FCC proposes carriers keep customer names, addresses and government ID data for four years after service ends; experts warn this could raise SIM-swap and cryptocurrency theft risk.

The Federal Communications Commission published a proposal on May 26 under CG Docket Nos. 17-59 and 02-278 that would require originating voice service providers to collect and retain customer names, physical addresses, government-issued ID numbers, alternate telephone numbers and supporting verification records before activating service. The agency would require carriers to hold the records for four years after a customer’s service ends. The FCC is accepting public comment through June 25.

The proposal would impose a $2,500 per-call base forfeiture for failures to meet Know-Your-Customer questions. For high-volume customers, the agency would ask providers to collect information about intended use and IP addresses. The FCC frames the policy as an effort to block illegal robocalls before they enter the network and to reduce fraud and consumer harm.

Security researchers and crypto advocates warn that bundling more identity data with phone accounts could raise the risk of SIM-swap attacks and account takeovers. Phone numbers are commonly used for account recovery, exchange onboarding, SMS two-factor authentication and customer support verification. When carriers link a number to a name, address, government ID and service history, attackers who access or impersonate that account can try to reset logins and move assets.

Federal investigations and industry incidents cited by experts illustrate the risk. In September 2025 the Department of Justice filed a civil forfeiture action involving more than $5 million in Bitcoin tied to a sequence prosecutors described as SIM-swap attacks that intercepted one-time authentication codes and allowed control of exchange and email accounts. The FBI’s Internet Crime Complaint Center recorded 1,611 SIM-swap complaints in 2021, with adjusted losses above $68 million, compared with 320 complaints and about $12 million in losses for 2018–2020.

Phone-number compromise has also affected institutions. In January 2024 an unauthorized party gained control of the phone number linked to a regulatory agency’s social media account, reset its password and posted a false announcement about a spot Bitcoin ETF before the account owner corrected the post. Expanded carrier-side identity records could provide additional material for impersonation attempts against similar high-value targets.

Bitcoin security researcher Jameson Lopp has argued that services without identity-linked KYC can serve as a security measure for people believed to hold large crypto positions. Lopp maintains a public repository of documented physical attacks against crypto holders that lists extortion, swatting and other real-world targeting incidents.
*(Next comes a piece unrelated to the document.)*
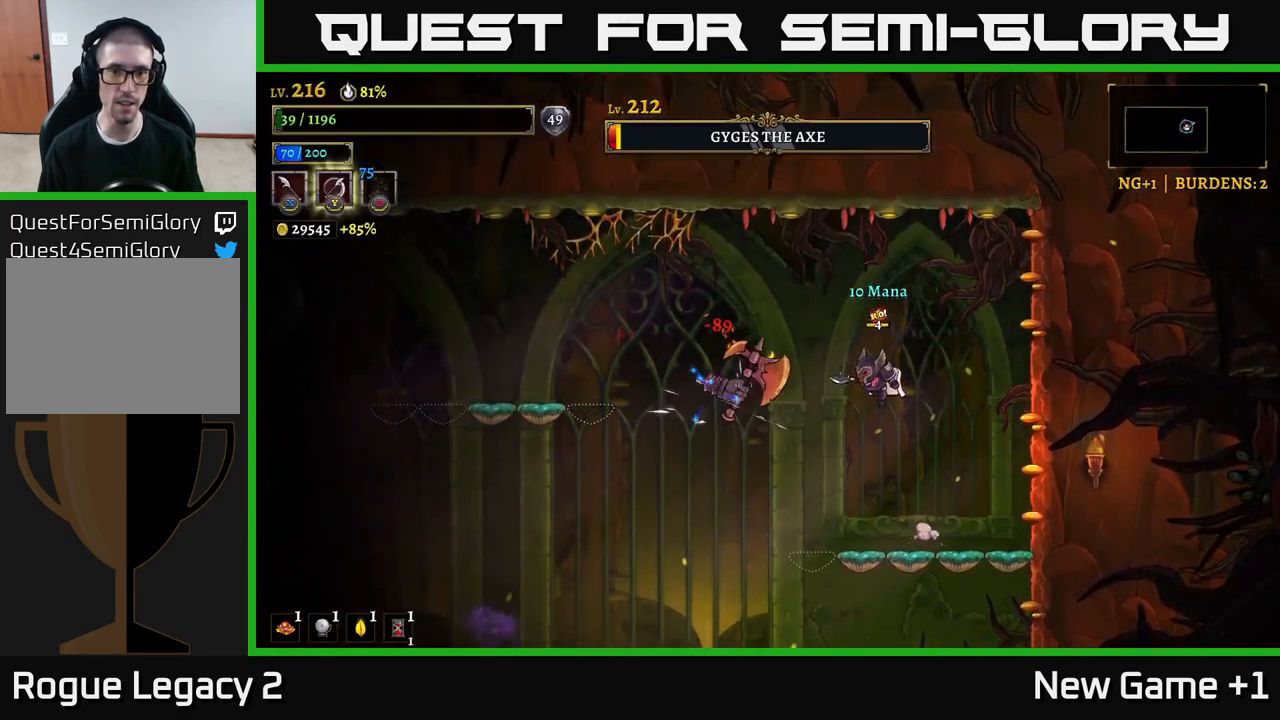
{"buttons": [], "left_stick": "center", "right_stick": "center", "events": [[167, "X", "down"], [317, "A", "down"], [334, "X", "up"], [450, "A", "up"]]}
The final rule could cover different customer groups. If requirements apply only to high-volume commercial call originators, retail phone accounts and prepaid SIMs would largely remain outside expanded data collection. If the rule covers new and renewing retail customers and prepaid SIMs, carrier databases would tie far more phone numbers to identities, addresses and multi-year service histories.

Security experts also warn about systemic risk from breaches. A carrier, vendor or third-party KYC provider compromise could expose linked records at scale, producing lists that cross-reference phone numbers, identities, addresses and service activity and that could be used to prioritize attacks.

The FCC asks commenters to address privacy and security trade-offs and whether carriers would need mandatory controls to protect the collected data. Public comment on the proposal closes June 25.